INSTRUCTIONS FOR THE TASK: The required output is the lines below from the line containing "thumb tip: (75, 66)" to the line containing "ring dip: (58, 99)", inclusive, retyped exactly. No other lines belong in it.

EXERCISE DATA:
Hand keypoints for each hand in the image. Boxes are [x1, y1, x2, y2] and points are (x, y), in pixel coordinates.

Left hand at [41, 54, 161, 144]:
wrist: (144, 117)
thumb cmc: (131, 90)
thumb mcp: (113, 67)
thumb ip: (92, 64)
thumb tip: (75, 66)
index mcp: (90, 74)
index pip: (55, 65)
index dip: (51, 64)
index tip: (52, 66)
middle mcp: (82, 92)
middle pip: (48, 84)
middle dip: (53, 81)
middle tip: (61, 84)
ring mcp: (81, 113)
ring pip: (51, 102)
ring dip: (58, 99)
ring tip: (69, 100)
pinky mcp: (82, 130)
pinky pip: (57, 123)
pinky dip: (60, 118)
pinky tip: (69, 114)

==

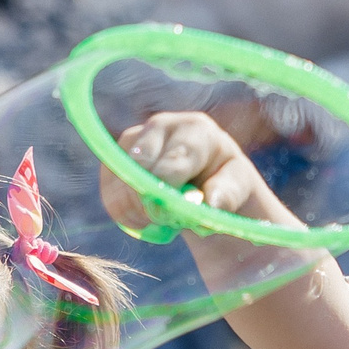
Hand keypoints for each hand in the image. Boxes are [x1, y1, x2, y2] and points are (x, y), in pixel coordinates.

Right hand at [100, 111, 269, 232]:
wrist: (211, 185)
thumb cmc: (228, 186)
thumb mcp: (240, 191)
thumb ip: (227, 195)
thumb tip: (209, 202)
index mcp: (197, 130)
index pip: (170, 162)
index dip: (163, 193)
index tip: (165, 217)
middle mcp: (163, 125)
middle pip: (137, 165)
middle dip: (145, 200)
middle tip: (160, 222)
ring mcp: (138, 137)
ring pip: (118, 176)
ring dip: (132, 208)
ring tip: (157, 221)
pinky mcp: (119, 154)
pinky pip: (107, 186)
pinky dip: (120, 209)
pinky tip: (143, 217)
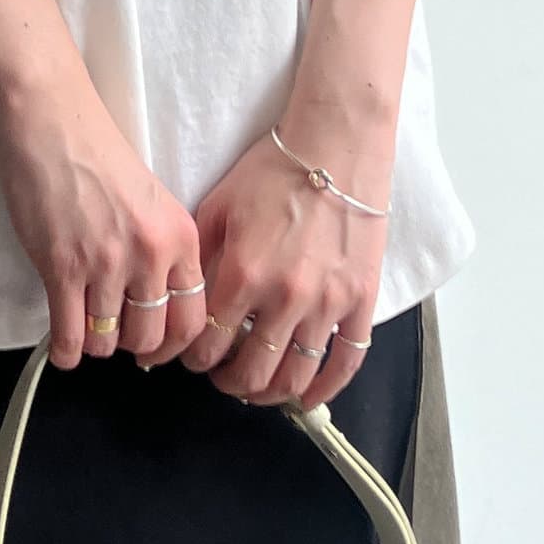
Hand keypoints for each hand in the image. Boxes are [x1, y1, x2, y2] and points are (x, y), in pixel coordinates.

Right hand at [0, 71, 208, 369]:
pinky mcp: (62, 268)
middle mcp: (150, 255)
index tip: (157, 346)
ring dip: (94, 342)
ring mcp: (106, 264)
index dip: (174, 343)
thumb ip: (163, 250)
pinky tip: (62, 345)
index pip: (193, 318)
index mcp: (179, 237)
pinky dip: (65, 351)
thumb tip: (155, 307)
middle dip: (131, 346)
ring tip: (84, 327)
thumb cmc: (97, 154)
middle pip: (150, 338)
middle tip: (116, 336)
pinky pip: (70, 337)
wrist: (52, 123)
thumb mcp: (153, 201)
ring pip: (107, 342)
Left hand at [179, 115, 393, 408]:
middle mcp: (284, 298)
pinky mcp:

ANSWER BELOW:
thumb tip: (75, 66)
index mcp: (90, 74)
index pip: (55, 65)
index dip: (51, 64)
index tip: (52, 66)
middle mcp: (82, 92)
middle pip: (48, 84)
middle dip: (53, 81)
middle tip: (61, 84)
ring mcp: (81, 113)
ring pip: (51, 102)
ring dip: (58, 99)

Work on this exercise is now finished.